There's a little something that everybody can do for pollinators. Read below about five simple actions you can take.
1. Grow more flowers, shrubs & trees
Grow more flowers, shrubs and trees that provide nectar and pollen as food for bees and other pollinators throughout the year. For example, pussy willow, primroses and crocuses in spring, lavenders, meadow cranesbill and ox-eye daisies in summer, ivy and hebes in autumn, and mahonia shrubs and cyclamen in winter.
We just need more plants rich in pollen and nectar in our gardens, balconies, allotments, farms, and in the landscape around our homes and across our towns and cities.
2. Let it grow wild
Leave patches of land to grow wild with plants like stinging nettles and dandelions to provide other food sources (such as leaves for caterpillars) and breeding places for butterflies and moths.
As land managers and gardeners, you can take simple actions to manage your existing land, green spaces and gardens to provide food sources and/or breeding places for pollinators. Have a look what you can do today.
3. Cut grass less often
Cut grass less often and ideally remove the cuttings to allow plants to flower.
Native flowering plants in grass areas, field corners, verges and specially sown flower-rich habitats support the greatest diversity of insect pollinators by providing nectar and pollen resources, places to nest or breed and leaves for caterpillars. Hence it’s important to get the management right.
4. Don't disturb insect nests and hibernation spots
Avoid disturbing or destroying nesting or hibernating insects, in places like grass margins, bare soil, hedgerows, trees, dead wood or walls.
As well as making sure there are adequate food resources throughout the year for insect pollinators, it is also important to make sure they can nest in safety so that they and the next generation can survive overwinter, to start again in the following spring.

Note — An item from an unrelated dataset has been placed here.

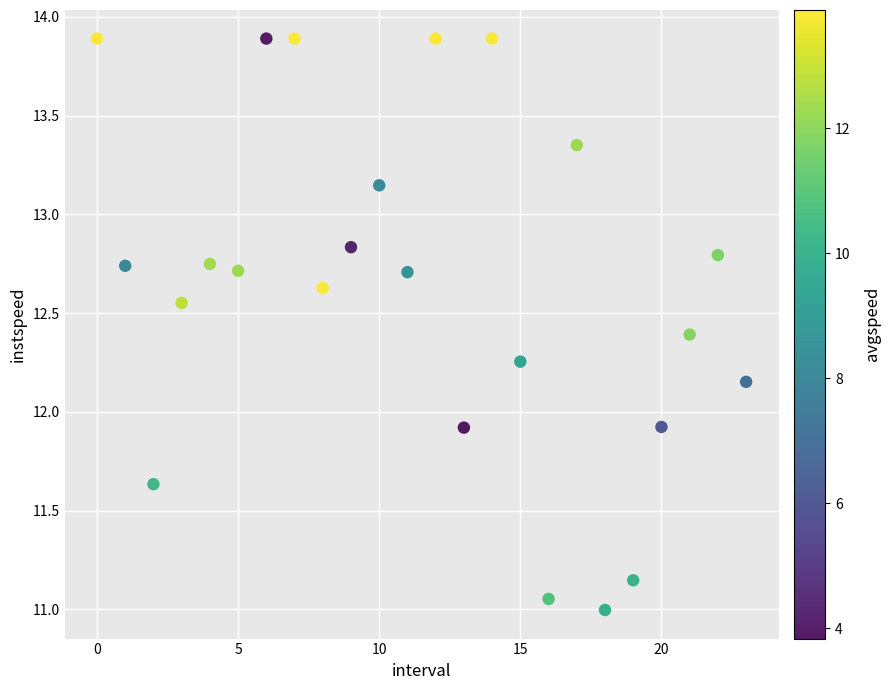

What is the range of Y values (max minus min)?

2.9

5. Think carefully about whether to use pesticides
Think carefully about whether to use pesticides especially where pollinators are active or nesting or where plants are in flower. Consider control methods appropriate to your situation and only use pesticides if absolutely necessary. Many people choose to avoid chemicals and adopt methods like physically removing pests or using barriers to deter them. If you choose to use a pesticide, always follow the label instructions.